Flüstern in der Ruhezone
Die einzelnen Kabäuschen tragen lustige Namen wie Tepidarium. Im Tepidarium hätten die Römer anregend diskutiert, steht auf einem Schild. «Eine nette Idee, diese alte Badekultur wieder aufleben zu lassen», denke ich. Doch die Zeiten der Römer scheinen passé zu sein. Im Tepidarium ist das Plaudern nur im Flüsterton genehm. Unsere Mitteilungsfreude wird etwas getrübt. Ein älterer Herr lehnt sich zurück an die Steinwand und schreckt auf. Die ist heiss! Ich lächle ihn an, er lächelt zurück. Es gibt tatsächlich Leute, die einem sogar halbnackt sympathisch sind.

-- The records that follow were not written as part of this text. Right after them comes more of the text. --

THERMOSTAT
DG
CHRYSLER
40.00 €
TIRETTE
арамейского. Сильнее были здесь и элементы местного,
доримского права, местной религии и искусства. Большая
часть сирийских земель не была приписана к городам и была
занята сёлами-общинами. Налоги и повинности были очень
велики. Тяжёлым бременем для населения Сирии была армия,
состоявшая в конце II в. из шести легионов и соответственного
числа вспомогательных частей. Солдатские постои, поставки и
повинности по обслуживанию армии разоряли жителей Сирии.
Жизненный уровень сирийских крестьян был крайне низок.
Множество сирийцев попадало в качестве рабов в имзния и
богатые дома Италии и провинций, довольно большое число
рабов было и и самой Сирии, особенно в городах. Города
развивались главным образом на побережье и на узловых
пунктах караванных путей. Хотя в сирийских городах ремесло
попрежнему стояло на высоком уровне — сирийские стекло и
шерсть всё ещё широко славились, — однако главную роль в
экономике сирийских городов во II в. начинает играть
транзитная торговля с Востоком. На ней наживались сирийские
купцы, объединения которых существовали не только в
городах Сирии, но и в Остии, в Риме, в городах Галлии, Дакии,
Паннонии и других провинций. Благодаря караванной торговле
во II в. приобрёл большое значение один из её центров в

Die irischen Dampfbäder lasse ich aus, von Dampfbädern war ich noch nie besonders angetan. Dafür macht das Sole-Sprudelbad Spass. Auch hier wieder: «Das ist eine Ruhezone!», die mahnende Stimme der Aufsicht. Dabei hätten wir uns doch so viel zu erzählen! Das Highlight ist die Infrarot-Sauna. Infrarot klingt zwar gefährlich, soll aber gesund sein für die Haut – in ganz kleinen Dosen, natürlich. Die Wärme ist angenehm, die elektrischen Öfen an den Wänden versprühen Charme, ausserdem hat sich fast niemand hierher verirrt. Endlich Gelegenheit zum Reden! Nach einem Apfel geht es dann in den Ruheraum, wo man sich auf Liegen in dicke Wolldecken einmummelt. Herrlich! Ich döse friedlich vor mich hin.
Schweizer Heldentum
Auf dem Heimweg fahren wir die Achsenstrasse entlang. «Schade, dass es schon dunkel ist und ihr nichts sehen könnt», sagen die zwei Innerschweizerinnnen. Die in den Fels gehauene Strasse muss imposant sein. Mir zuliebe machen wir noch einen Abstecher nach Altdorf. Ich will das Tell-Denkmal sehen. Es ist riesig. «Schau mal, wie der Junge zu seinem Vater aufschaut», sagt meine Mutter, als wir vor dem Denkmal stehen. Auch mich beeindruckt das Denkmal, das im Dunkeln in die Höhe ragt. Vielleicht fasziniert es mich, weil es schon ungeheuer lange so dasteht. Eine Zeitreise von den Römern zum Tell. Über die Badekultur der Römer weiss ich seit heute zumindest ein bisschen etwas. Vor meinem inneren Auge taucht ein Bild auf von einem Trauben schlemmenden Römer auf einer Liege. Die Römer haben nicht an Tischen, sondern auf Liegen gegessen. Wann wird die römische Esskultur wieder zum Leben erweckt? Darauf freue ich mich.